> _Your assignment_: Look for the line that contains "left shoulder: (451, 293)"; output that line and every line after it exactly, through the final line of the material below, and nothing else.

> _Exercise data_:

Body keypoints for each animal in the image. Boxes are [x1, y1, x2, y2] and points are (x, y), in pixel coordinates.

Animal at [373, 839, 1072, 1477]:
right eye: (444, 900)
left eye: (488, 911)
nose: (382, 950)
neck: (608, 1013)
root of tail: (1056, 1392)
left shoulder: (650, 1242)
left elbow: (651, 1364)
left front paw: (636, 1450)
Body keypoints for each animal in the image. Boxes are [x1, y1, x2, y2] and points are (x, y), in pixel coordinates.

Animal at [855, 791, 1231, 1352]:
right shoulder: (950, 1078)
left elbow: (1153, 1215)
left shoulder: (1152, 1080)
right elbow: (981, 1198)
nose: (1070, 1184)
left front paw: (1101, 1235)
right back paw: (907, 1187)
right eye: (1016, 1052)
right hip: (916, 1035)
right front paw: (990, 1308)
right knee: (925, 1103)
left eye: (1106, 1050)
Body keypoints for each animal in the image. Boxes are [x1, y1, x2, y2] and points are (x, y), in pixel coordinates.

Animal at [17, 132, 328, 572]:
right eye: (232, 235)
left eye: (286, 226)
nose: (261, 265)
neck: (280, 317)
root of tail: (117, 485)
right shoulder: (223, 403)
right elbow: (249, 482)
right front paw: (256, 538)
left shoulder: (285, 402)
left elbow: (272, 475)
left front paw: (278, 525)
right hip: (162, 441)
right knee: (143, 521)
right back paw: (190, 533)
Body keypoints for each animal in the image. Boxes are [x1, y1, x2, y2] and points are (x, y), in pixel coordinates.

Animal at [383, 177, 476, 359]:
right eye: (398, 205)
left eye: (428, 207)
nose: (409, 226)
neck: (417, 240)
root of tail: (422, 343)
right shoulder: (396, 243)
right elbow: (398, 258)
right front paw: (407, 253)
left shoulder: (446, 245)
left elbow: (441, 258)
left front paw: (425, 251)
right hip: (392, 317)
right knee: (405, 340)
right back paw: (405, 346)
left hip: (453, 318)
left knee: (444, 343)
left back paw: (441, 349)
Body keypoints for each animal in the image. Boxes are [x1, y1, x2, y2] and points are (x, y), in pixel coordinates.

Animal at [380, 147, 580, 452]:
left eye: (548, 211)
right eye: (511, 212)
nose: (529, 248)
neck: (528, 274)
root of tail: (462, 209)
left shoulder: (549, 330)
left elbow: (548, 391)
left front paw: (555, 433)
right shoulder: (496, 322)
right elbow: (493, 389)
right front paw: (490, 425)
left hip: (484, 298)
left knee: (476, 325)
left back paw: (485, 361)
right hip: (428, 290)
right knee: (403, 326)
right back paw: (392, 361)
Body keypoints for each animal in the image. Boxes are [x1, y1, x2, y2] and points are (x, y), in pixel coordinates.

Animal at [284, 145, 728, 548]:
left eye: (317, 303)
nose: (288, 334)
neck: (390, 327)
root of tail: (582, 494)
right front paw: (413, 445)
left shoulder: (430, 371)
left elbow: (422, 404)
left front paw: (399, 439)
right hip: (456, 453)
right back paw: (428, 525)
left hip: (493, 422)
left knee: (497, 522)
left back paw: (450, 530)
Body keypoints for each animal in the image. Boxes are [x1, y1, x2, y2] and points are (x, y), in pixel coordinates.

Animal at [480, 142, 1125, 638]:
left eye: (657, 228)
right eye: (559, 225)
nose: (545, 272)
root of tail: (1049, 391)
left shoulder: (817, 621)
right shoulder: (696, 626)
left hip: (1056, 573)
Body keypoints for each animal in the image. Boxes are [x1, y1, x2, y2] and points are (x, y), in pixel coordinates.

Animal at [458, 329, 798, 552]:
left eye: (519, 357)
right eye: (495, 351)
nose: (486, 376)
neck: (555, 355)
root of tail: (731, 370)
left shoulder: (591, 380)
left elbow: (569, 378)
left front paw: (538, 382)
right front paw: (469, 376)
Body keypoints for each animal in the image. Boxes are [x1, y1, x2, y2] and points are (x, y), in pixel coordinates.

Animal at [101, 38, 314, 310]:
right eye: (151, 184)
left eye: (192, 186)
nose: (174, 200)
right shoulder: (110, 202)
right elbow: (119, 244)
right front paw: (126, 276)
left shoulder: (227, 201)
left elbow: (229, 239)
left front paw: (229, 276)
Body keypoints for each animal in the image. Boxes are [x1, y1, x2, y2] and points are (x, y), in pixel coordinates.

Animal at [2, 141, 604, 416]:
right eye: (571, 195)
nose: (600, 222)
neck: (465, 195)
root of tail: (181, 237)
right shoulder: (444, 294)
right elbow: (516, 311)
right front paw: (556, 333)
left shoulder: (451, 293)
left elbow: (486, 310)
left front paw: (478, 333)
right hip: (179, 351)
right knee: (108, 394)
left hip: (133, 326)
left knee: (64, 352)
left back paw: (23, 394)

> _Answer to this exercise_:
left shoulder: (451, 293)
left elbow: (486, 310)
left front paw: (478, 333)
right hip: (179, 351)
right knee: (108, 394)
left hip: (133, 326)
left knee: (64, 352)
left back paw: (23, 394)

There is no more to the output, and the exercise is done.